Source excerpt:

Speaking of Jewell: Our sources say the Interior Department interview process is a lot more complicated than it was under G.W. Bush, when applicants answered the single essay question: “Unmuffled Snowmobile: Greatest modern wilderness experience, or greatest wilderness experience ever? Discuss.”
Perspective Deficit Disorder: In the wake of that announcement, Seattle’s KUOW ran a story suggesting Jewell, perhaps the most green-oriented nominee ever for that job, had somehow soiled her own nest by pledging to make REI “carbon-neutral” by 2020, but in fact seeing the carbon “footprint” of the growing company increase by one-third over the past seven years. One question about that angle: Seriously?
Honestly, No Offense to Boeing, But: When you’re test-flying all those DreamFryers in coming weeks, would you mind using the strip in Moses Lake? Fewer breakable objects over there.

Exercises to complete:
[A] Do these statements agree with the column excerpt? (i) KUOW is based in Seattle. (ii) REI pledged to become carbon-neutral by 2030. (iii) REI's carbon footprint grew by one-third over the past seven years. Answer yes or no for each, quoting the words of the column excerpt that decide it.
[B] In the column excerpt, where does the writer ask that the DreamFryers be test-flown?
[C] Reproduce the column excerpt between "Speaking of Jewell: Our" and "that angle: Seriously?", inclusive.

Provided data:

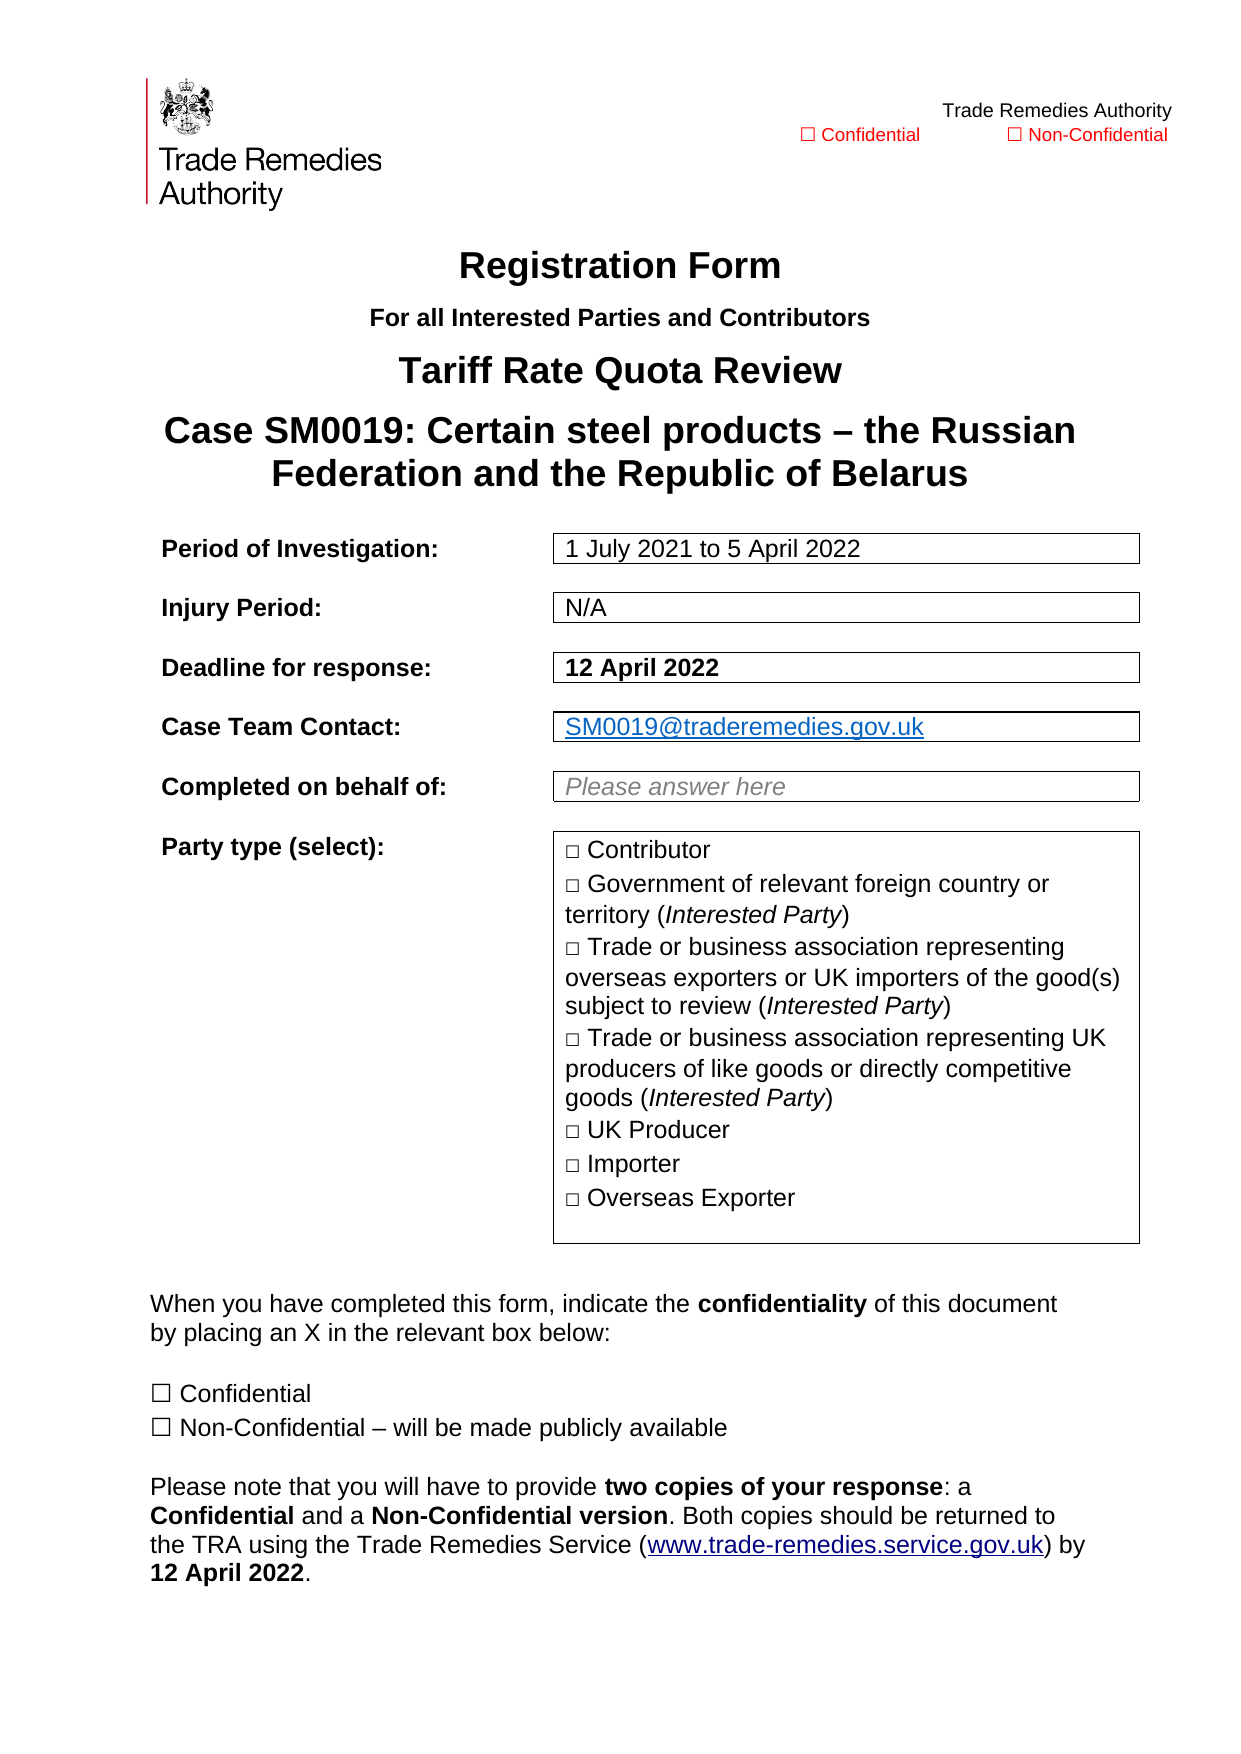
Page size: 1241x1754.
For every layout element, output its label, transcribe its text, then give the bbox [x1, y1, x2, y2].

The replies:
[A]
(i) Yes: "Seattle’s KUOW"
(ii) No: "pledging to make REI “carbon-neutral” by 2020"
(iii) Yes: "the carbon “footprint” of the growing company increase by one-third over the past seven years"

[B] On the strip in Moses Lake.

[C]
Speaking of Jewell: Our sources say the Interior Department interview process is a lot more complicated than it was under G.W. Bush, when applicants answered the single essay question: “Unmuffled Snowmobile: Greatest modern wilderness experience, or greatest wilderness experience ever? Discuss.”
Perspective Deficit Disorder: In the wake of that announcement, Seattle’s KUOW ran a story suggesting Jewell, perhaps the most green-oriented nominee ever for that job, had somehow soiled her own nest by pledging to make REI “carbon-neutral” by 2020, but in fact seeing the carbon “footprint” of the growing company increase by one-third over the past seven years. One question about that angle: Seriously?